# Probability Review

http://onlinestatbook.com/2/probability/probability_intro.html

In many events, there are no definite outcomes so the outcome can't be predicted with total certainty. What we can say is how likely the outcomes are to happen, using the idea of probability? Inferential statistics is built on the foundation of probability theory and has been remarkably successful in guiding opinion about the conclusions to be drawn from data. 

One conception of probability is drawn from the idea of symmetrical outcomes. For example, the 2 possible outcomes of tossing a fair coin seem not to be distinguishable in any way that affects which side will land up or down. Therefore, the probability of heads is taken to be 1/2 (same as tails). In general, if there are N symmetrical outcomes, the probability of any given one of them occurring is taken to be 1/N. Thus, if a six-sided die is rolled, the probability of any one of the six sides coming up is 1/6. 

If the oil prices is traded at $100 a barrel 70% of the time in the last year then the probability of it being around $100 would be 70% higher for the next year. This is a common conclusion but could be unreasonable if there is more data available to decide whether it will be trading at $100 a barrel tomorrow. For example, if the supply increased in the last day then the price would fall. We should consider only the days in last year where oil production matches. Even this information is not enough since decrease in oil prices depends on consumption too (The prices will fall if consumption is low). So, we should consider only the prior occurrences of matching oil production and similar consumption. As we keep considering more factors affecting the outcomes, you can see that the sample of prior cases will soon be reduced to the empty set. 
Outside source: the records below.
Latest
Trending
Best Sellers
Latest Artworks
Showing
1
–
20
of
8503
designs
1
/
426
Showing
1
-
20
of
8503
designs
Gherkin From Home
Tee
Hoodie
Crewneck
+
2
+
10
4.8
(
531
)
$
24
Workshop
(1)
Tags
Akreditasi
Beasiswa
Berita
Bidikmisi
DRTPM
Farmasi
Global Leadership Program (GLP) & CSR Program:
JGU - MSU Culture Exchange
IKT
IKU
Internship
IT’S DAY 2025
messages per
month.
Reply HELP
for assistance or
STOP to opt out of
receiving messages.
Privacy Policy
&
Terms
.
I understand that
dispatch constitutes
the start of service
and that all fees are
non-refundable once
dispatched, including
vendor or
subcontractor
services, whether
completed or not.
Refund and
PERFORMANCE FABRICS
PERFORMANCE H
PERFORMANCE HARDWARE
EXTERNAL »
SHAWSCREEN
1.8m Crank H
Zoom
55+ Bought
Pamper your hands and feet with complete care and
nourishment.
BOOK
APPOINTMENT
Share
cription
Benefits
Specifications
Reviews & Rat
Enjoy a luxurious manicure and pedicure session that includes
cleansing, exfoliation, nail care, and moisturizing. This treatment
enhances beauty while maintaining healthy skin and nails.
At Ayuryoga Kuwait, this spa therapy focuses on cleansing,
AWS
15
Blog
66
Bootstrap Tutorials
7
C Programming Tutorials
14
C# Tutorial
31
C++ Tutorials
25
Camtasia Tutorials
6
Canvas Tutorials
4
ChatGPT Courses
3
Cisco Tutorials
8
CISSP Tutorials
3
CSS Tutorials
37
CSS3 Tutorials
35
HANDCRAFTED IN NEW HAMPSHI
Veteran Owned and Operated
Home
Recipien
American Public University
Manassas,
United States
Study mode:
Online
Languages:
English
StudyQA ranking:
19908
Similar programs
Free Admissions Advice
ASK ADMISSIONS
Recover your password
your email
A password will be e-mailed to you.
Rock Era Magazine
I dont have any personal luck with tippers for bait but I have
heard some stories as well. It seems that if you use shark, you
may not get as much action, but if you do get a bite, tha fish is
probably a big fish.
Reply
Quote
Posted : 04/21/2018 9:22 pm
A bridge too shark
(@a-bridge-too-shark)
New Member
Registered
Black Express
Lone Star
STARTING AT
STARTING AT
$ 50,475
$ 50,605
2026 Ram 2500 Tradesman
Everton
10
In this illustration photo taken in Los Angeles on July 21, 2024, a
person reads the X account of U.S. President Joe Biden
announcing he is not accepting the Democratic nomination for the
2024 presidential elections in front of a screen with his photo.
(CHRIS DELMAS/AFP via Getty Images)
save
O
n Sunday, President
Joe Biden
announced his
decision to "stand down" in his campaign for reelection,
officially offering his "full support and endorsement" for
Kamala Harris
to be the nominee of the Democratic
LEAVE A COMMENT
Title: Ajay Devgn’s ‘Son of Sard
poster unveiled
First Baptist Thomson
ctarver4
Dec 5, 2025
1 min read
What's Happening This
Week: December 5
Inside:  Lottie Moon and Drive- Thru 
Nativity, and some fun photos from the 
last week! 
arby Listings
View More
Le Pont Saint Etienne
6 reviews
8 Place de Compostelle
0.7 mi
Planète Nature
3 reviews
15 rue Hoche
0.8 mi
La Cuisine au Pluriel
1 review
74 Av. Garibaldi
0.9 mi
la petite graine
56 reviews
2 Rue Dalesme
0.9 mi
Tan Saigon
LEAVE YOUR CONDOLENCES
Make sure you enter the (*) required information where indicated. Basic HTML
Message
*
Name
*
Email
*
In some cases, probability should be though of as subjective. Questions such as "What is the probability the Starbucks coffee is better than McDonalds coffee" can't be answer using summetry or frequency approaches to probability. Assigning a probability of 0.9 for example to this event reflects the speaker's personal opinion. Such an approach to probability, however, seems to lose the objective content of the idea of chance; probability becomes mere opinion. 

### Sample Spaces

For a random experiment E, the set of all possible outcomes of E is called the sample space and is denoted by the letter S. 
For a coin-toss experiment, S would be the results “Head” and “Tail”, which we may represent by $S = {H, T}$. Formally, the performance of a random experiment is the unpredictable selection of an outcome in S.

The R package `prob` has all the functions to find probability of different basic events. 
A sample space is (usually) represented by a data frame.
Each row of the data frame corresponds to an outcome of the experiment.

Consider the random experiment of tossing a coin.
The outcomes are H and T. 
We can set up the sample space quickly with the tosscoin function:

In [9]:
library(prob)

Loading required package: combinat

Attaching package: 'combinat'

The following object is masked from 'package:utils':

    combn


Attaching package: 'prob'

The following objects are masked from 'package:base':

    intersect, setdiff, union



In [12]:
tosscoin(1)

toss1
H
T


The number 1 tells tosscoin that we only want to toss the coin once. We could toss it more times, like tosscoin(3), to get the output below...

In [11]:
tosscoin(3)

toss1,toss2,toss3
H,H,H
T,H,H
H,T,H
T,T,H
H,H,T
T,H,T
H,T,T
T,T,T